> [TO-DO ITEM]: From the entries that follow, gather each line holding the word "folder".

> [GIVEN RECORDS]:
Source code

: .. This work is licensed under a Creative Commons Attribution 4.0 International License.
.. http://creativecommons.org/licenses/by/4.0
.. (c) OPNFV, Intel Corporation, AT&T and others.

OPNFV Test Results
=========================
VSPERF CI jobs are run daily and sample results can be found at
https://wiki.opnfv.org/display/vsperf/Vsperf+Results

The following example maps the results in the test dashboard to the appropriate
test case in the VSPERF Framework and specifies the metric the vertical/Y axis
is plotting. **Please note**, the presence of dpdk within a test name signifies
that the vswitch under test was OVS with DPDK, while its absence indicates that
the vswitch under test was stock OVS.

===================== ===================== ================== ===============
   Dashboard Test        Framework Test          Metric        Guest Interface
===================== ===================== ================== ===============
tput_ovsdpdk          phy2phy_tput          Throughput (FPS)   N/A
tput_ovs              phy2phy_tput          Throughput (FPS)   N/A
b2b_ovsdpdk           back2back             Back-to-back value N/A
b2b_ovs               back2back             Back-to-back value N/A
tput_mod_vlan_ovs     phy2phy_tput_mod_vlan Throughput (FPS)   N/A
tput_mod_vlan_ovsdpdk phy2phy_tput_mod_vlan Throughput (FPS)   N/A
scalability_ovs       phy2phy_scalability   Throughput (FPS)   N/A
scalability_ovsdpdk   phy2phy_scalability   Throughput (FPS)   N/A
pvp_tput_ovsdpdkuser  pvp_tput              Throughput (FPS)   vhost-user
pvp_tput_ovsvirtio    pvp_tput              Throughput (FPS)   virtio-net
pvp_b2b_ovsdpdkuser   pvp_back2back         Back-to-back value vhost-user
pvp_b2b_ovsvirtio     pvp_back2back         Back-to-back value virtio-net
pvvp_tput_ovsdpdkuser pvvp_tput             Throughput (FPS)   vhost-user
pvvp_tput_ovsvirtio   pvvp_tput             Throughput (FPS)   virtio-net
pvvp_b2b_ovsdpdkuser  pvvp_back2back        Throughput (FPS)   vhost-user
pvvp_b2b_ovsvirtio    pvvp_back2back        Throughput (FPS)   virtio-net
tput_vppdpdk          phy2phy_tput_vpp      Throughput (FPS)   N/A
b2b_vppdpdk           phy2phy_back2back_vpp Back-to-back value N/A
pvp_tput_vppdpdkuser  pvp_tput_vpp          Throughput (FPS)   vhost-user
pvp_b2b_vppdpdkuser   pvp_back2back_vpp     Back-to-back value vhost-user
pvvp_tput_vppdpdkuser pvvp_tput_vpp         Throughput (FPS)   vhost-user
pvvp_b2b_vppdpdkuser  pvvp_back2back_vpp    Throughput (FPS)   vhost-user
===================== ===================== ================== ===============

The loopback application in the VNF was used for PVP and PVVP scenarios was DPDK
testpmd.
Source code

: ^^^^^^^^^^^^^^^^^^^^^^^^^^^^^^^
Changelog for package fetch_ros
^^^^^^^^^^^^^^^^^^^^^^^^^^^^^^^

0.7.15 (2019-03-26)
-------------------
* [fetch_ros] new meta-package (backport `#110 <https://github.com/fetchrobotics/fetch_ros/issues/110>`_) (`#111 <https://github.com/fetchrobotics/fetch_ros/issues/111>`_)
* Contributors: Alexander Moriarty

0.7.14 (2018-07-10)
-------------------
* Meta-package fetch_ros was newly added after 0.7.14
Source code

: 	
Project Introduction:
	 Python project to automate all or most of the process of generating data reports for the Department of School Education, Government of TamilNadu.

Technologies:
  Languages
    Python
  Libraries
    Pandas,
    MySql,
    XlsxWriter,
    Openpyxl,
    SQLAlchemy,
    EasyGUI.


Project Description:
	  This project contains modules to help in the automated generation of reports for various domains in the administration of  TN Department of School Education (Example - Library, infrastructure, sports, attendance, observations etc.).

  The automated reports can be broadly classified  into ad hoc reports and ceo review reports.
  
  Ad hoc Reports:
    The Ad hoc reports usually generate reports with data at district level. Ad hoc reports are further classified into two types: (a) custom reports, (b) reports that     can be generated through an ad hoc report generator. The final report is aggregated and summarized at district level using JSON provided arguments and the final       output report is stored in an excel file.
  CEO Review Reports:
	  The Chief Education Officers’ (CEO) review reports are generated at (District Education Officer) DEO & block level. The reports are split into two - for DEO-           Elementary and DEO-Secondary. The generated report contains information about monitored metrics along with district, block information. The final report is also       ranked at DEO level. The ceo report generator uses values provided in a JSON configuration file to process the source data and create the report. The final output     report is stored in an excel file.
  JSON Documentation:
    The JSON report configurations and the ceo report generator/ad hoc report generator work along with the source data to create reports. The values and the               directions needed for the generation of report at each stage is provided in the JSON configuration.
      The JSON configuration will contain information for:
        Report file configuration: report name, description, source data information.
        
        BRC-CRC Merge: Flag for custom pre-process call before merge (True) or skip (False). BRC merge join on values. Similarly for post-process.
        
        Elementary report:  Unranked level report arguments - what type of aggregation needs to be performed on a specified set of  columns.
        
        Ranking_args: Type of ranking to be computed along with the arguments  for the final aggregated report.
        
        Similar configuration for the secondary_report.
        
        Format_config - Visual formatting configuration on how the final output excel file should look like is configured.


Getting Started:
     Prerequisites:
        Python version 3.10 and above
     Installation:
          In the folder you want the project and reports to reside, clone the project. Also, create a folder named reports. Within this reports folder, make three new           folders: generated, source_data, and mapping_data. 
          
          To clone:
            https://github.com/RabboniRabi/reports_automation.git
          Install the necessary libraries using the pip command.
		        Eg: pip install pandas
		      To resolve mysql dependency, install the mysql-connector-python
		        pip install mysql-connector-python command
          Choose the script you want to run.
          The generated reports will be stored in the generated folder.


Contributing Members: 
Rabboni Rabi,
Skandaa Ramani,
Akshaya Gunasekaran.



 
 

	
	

> [EXERCISE SOLUTION]:
          In the folder you want the project and reports to reside, clone the project. Also, create a folder named reports. Within this reports folder, make three new           folders: generated, source_data, and mapping_data. 
          The generated reports will be stored in the generated folder.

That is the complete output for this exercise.